Irking land deal: Anil Ambani faces court’s ire
AN INDIAN court has dealt a blow to plans by tycoon Anil Ambani for a multi-billion-dollar power plant in the energy-hungry country, ordering that the process for acquiring land be started afresh.
The Allahabad High Court in Uttar Pradesh state ruled the land acquisition did not have the consent of farmers whose plots were confiscated for the $5.4bn (£3.3bn) plant.
The acquisition “cannot be termed acquisition for public purpose” as it was done for a private company, the court said in the ruling, which capped five years of protests by farmers.

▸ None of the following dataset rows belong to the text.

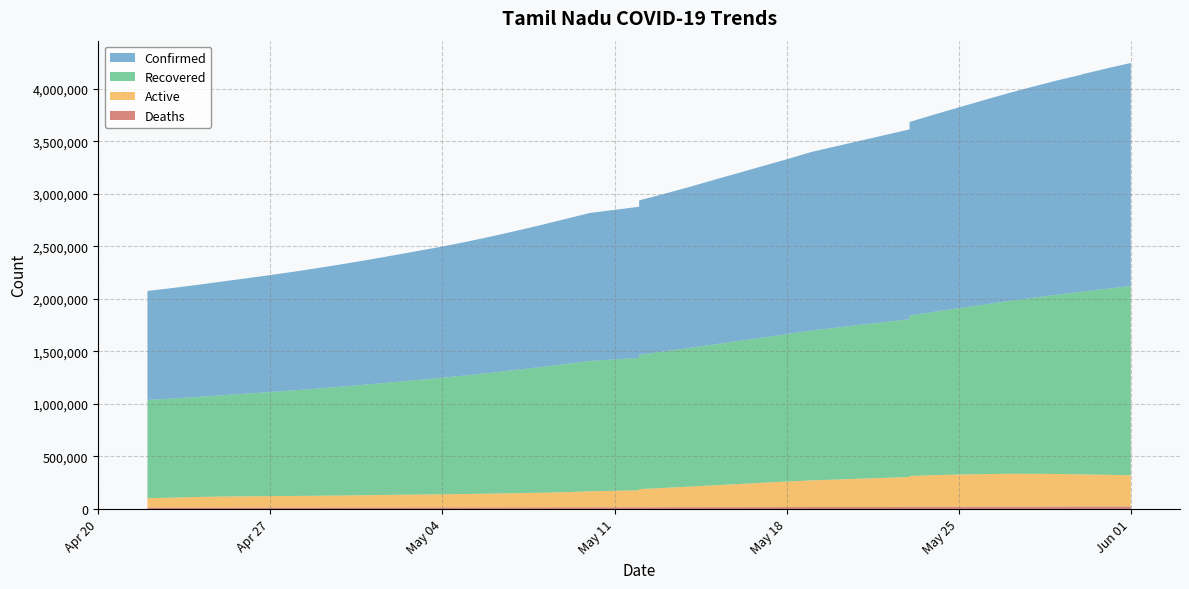

Reading left to right, transcribe all the data shown in this chart.

Confirmed: 2021-04-22=1037711	2021-04-23=1051487	2021-04-24=1066329	2021-04-25=1081988	2021-04-26=1097672	2021-04-27=1113502	2021-04-28=1130167	2021-04-29=1148064	2021-04-30=1166756	2021-05-01=1186344	2021-05-02=1207112	2021-05-03=1228064	2021-05-04=1249292	2021-05-05=1272602	2021-05-06=1297500	2021-05-07=1323965	2021-05-08=1351362	2021-05-09=1380259	2021-05-10=1409237	2021-05-12=1438509	2021-05-12=1468864	2021-05-13=1499485	2021-05-14=1531377	2021-05-15=1565035	2021-05-16=1598216	2021-05-17=1631291	2021-05-18=1664350	2021-05-19=1699225	2021-05-23=1806861	2021-05-23=1842344	2021-05-24=1877211	2021-05-25=1911496	2021-05-26=1945260	2021-05-27=1978621	2021-05-28=2009700	2021-05-29=2039716	2021-05-30=2067505	2021-05-30=2068580	2021-05-31=2096516	2021-06-01=2123029
Recovered: 2021-04-22=934966	2021-04-23=943044	2021-04-24=952186	2021-04-25=963251	2021-04-26=976876	2021-04-27=990919	2021-04-28=1006033	2021-04-29=1021575	2021-04-30=1037582	2021-05-01=1054746	2021-05-02=1072322	2021-05-03=1090338	2021-05-04=1109450	2021-05-05=1129512	2021-05-06=1151058	2021-05-07=1173439	2021-05-08=1196549	2021-05-09=1220064	2021-05-10=1240968	2021-05-12=1260150	2021-05-12=1279658	2021-05-13=1298945	2021-05-14=1318982	2021-05-15=1339887	2021-05-16=1361204	2021-05-17=1381690	2021-05-18=1403052	2021-05-19=1426915	2021-05-23=1502537	2021-05-23=1527733	2021-05-24=1554759	2021-05-25=1583504	2021-05-26=1613221	2021-05-27=1643284	2021-05-28=1674539	2021-05-29=1706298	2021-05-30=1738206	2021-05-30=1739280	2021-05-31=1770503	2021-06-01=1802176
Active: 2021-04-22=89428	2021-04-23=95048	2021-04-24=100668	2021-04-25=105180	2021-04-26=107145	2021-04-27=108855	2021-04-28=110308	2021-04-29=112556	2021-04-30=115128	2021-05-01=117405	2021-05-02=120444	2021-05-03=123258	2021-05-04=125230	2021-05-05=128311	2021-05-06=131468	2021-05-07=135355	2021-05-08=139401	2021-05-09=144547	2021-05-10=152389	2021-05-12=162181	2021-05-12=172735	2021-05-13=183772	2021-05-14=195339	2021-05-15=207789	2021-05-16=219342	2021-05-17=231596	2021-05-18=242929	2021-05-19=253576	2021-05-23=284278	2021-05-23=294143	2021-05-24=301580	2021-05-25=306652	2021-05-26=310224	2021-05-27=313048	2021-05-28=312386	2021-05-29=310157	2021-05-30=305546	2021-05-30=305546	2021-05-31=301781	2021-06-01=296131
Deaths: 2021-04-22=13317	2021-04-23=13395	2021-04-24=13475	2021-04-25=13557	2021-04-26=13651	2021-04-27=13728	2021-04-28=13826	2021-04-29=13933	2021-04-30=14046	2021-05-01=14193	2021-05-02=14346	2021-05-03=14468	2021-05-04=14612	2021-05-05=14779	2021-05-06=14974	2021-05-07=15171	2021-05-08=15412	2021-05-09=15648	2021-05-10=15880	2021-05-12=16178	2021-05-12=16471	2021-05-13=16768	2021-05-14=17056	2021-05-15=17359	2021-05-16=17670	2021-05-17=18005	2021-05-18=18369	2021-05-19=18734	2021-05-23=20046	2021-05-23=20468	2021-05-24=20872	2021-05-25=21340	2021-05-26=21815	2021-05-27=22289	2021-05-28=22775	2021-05-29=23261	2021-05-30=23753	2021-05-30=23754	2021-05-31=24232	2021-06-01=24722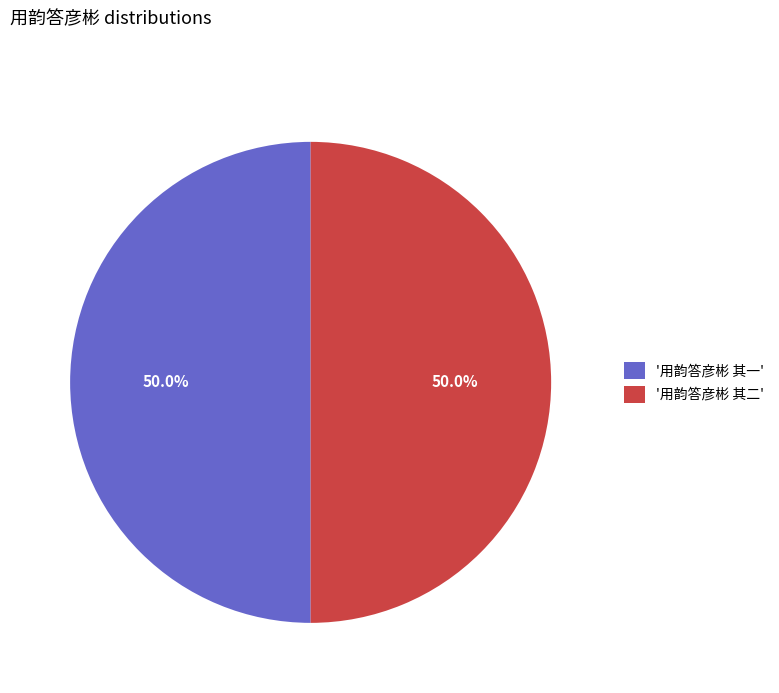

Do '用韵答彦彬 其一' and '用韵答彦彬 其二' together represent more than half of the pie?

Yes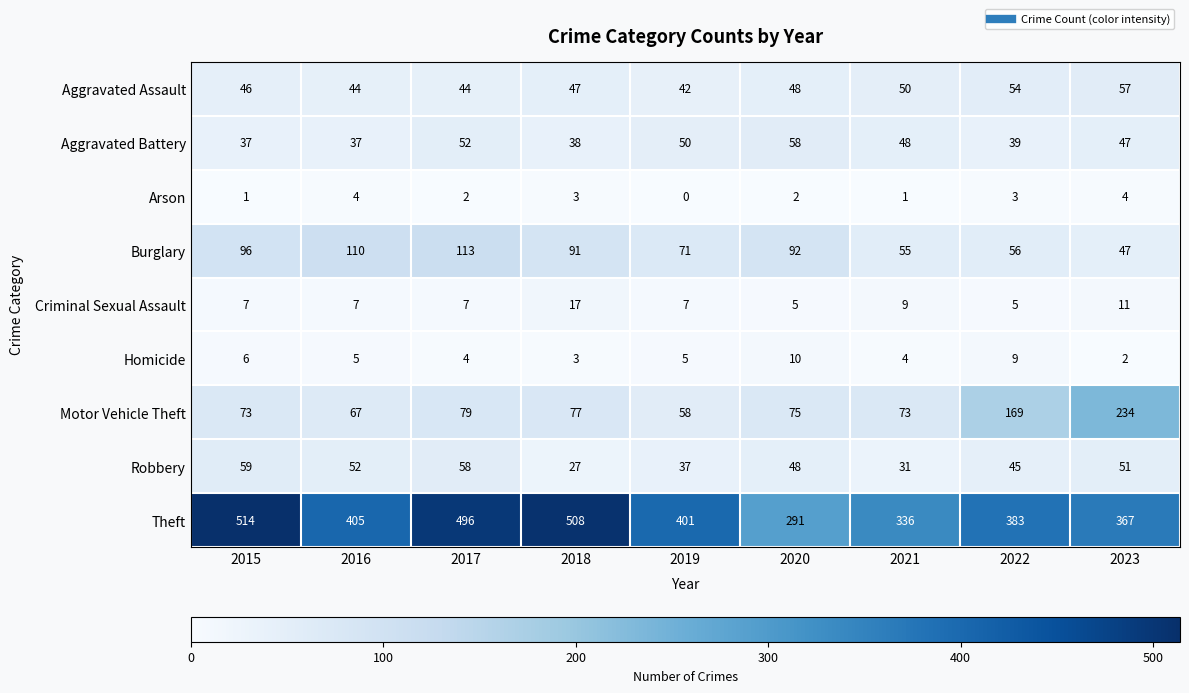

What is the difference between the second highest and minimum values in the Theft series?

217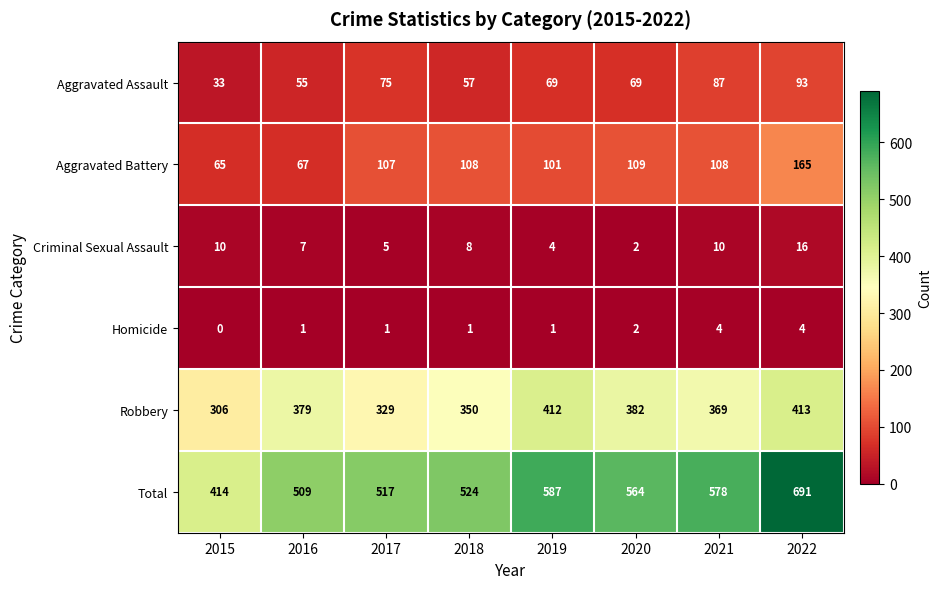

Which series has the largest total across all categories?

Total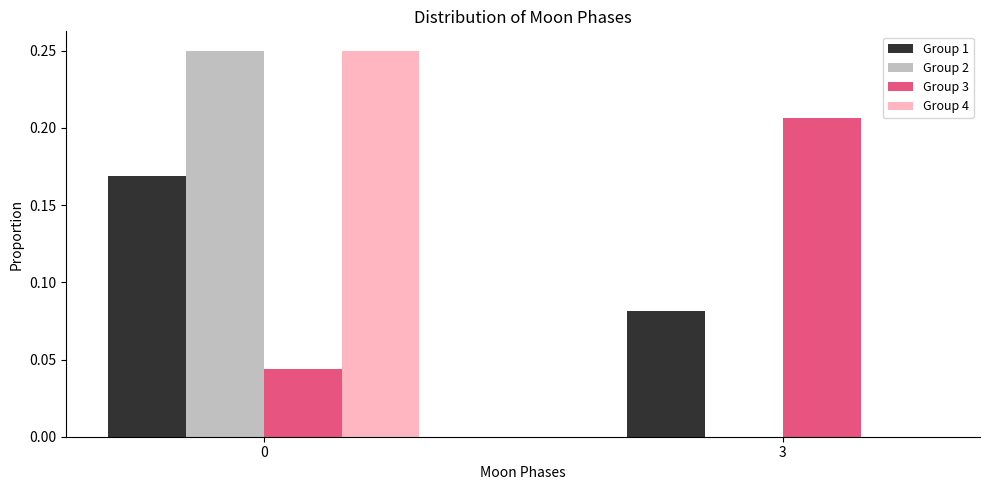

True or false: Group 4 has a value of 0.0 at 3.

True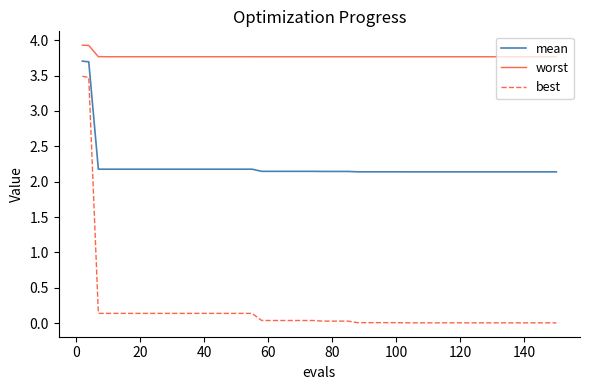

True or false: best and worst intersect in this chart.

False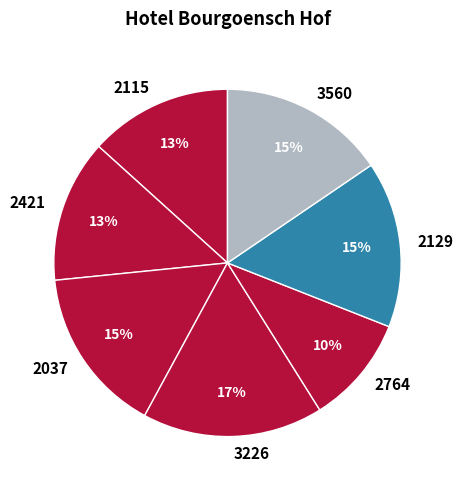

Is 3226 the majority of the pie?

No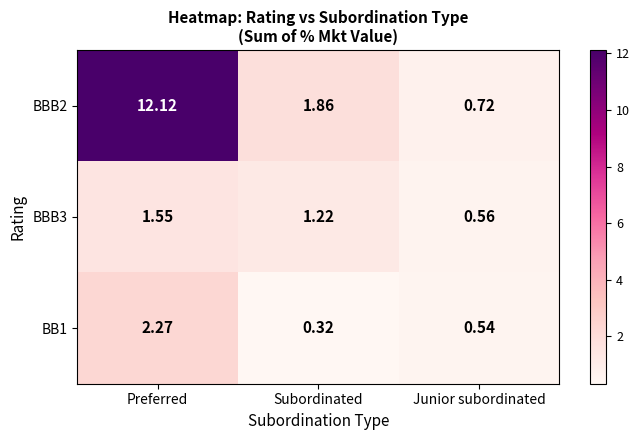

At which label does BBB2 reach its minimum?

Junior subordinated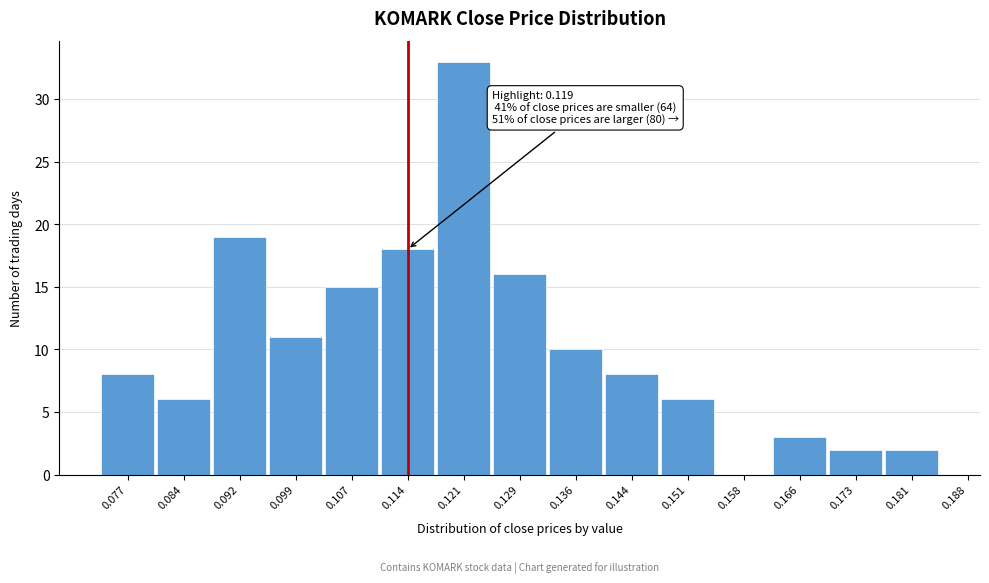

Reading left to right, extract all data points from this chart.

0.077=8	0.084=6	0.092=19	0.099=11	0.107=15	0.114=18	0.121=33	0.129=16	0.136=10	0.144=8	0.151=6	0.158=0	0.166=3	0.173=2	0.181=2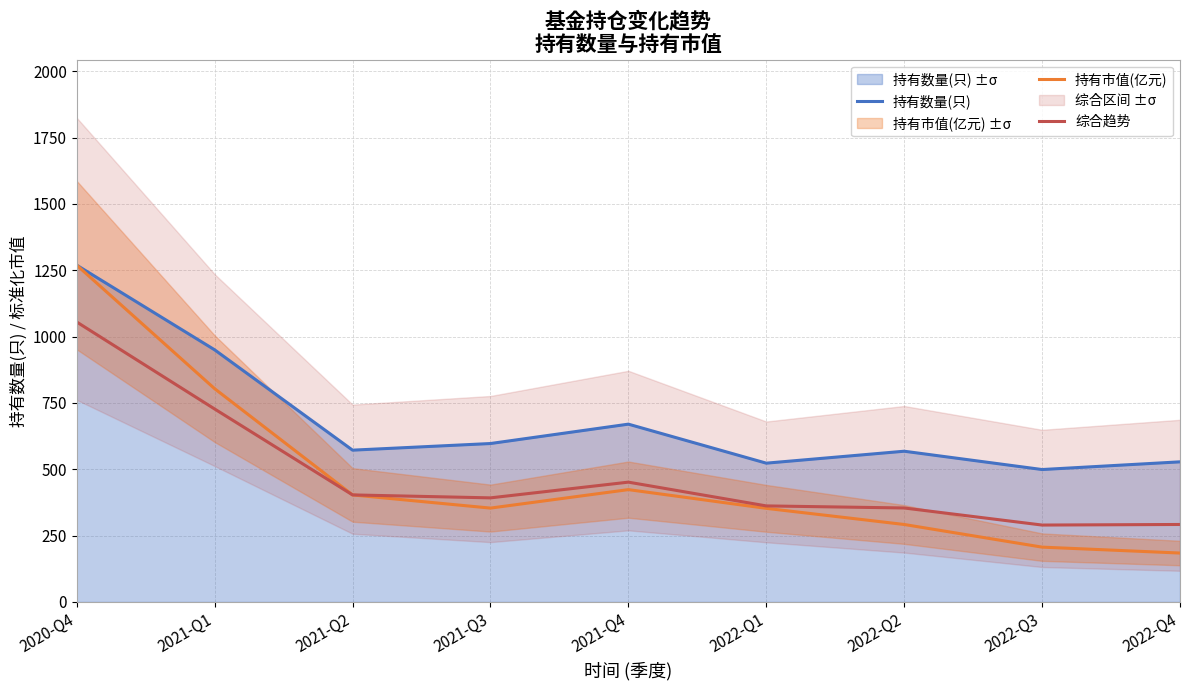

Reading right to left, what are all the values shown in this chart?

持有数量(只): 2022-Q4=528.0	2022-Q3=499.0	2022-Q2=568.0	2022-Q1=523.0	2021-Q4=670.0	2021-Q3=597.0	2021-Q2=572.0	2021-Q1=950.0	2020-Q4=1269.0
持有市值(亿元): 2022-Q4=184.3	2022-Q3=206.6	2022-Q2=292.0	2022-Q1=352.8	2021-Q4=423.3	2021-Q3=353.7	2021-Q2=403.3	2021-Q1=803.6	2020-Q4=1269.0
综合趋势: 2022-Q4=292.0	2022-Q3=289.8	2022-Q2=354.1	2022-Q1=362.0	2021-Q4=451.5	2021-Q3=392.3	2021-Q2=403.4	2021-Q1=727.1	2020-Q4=1054.9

The judgement, announced on Friday (December 4), came as a setback for Ambani's Reliance Power, which calls the 7,500-megawatt project the world’s largest gas-based power plant.
A Reliance Power spokesman said on Saturday (December 5) the company was reviewing the ruling and was “fully committed” to the plant.
Reliance Power raised $3bn (£1.83bn) last year through a share sale, promising to build a slew of power plants.
The 2,500 acres (1,1011 hectares) of land near Dadri, 30 miles east of New Delhi, was expropriated in 2004 for the plant by the Uttar Pradesh government.
The government invoked a legal provision for emergency powers to bypass local objections and obtain land, saying the project was for public benefit.
But the court ruled the government had no reason to issue emergency orders and would have to invite objections from farmers before building the plant.
Reliance Power insisted in an emailed statement it had all “clearances required” for the project.
“It is clear land acquisition for the Dadri project has not been set aside,” Reliance Power chief executive JP Chalasani said.
The government has merely “been directed by the court to follow certain procedures in the land acquisition process,” he said.
Industry body Confederation of Indian Industry (CII), while not commenting on the Ambani case, said it backed a bill to be presented to parliament to create government land banks to smooth the path for industrial projects.
“The state could acquire the land and industry could procure the land from the land bank rather than having to procure the land itself,” CII director-general Chandrajit Banerjee told reporters.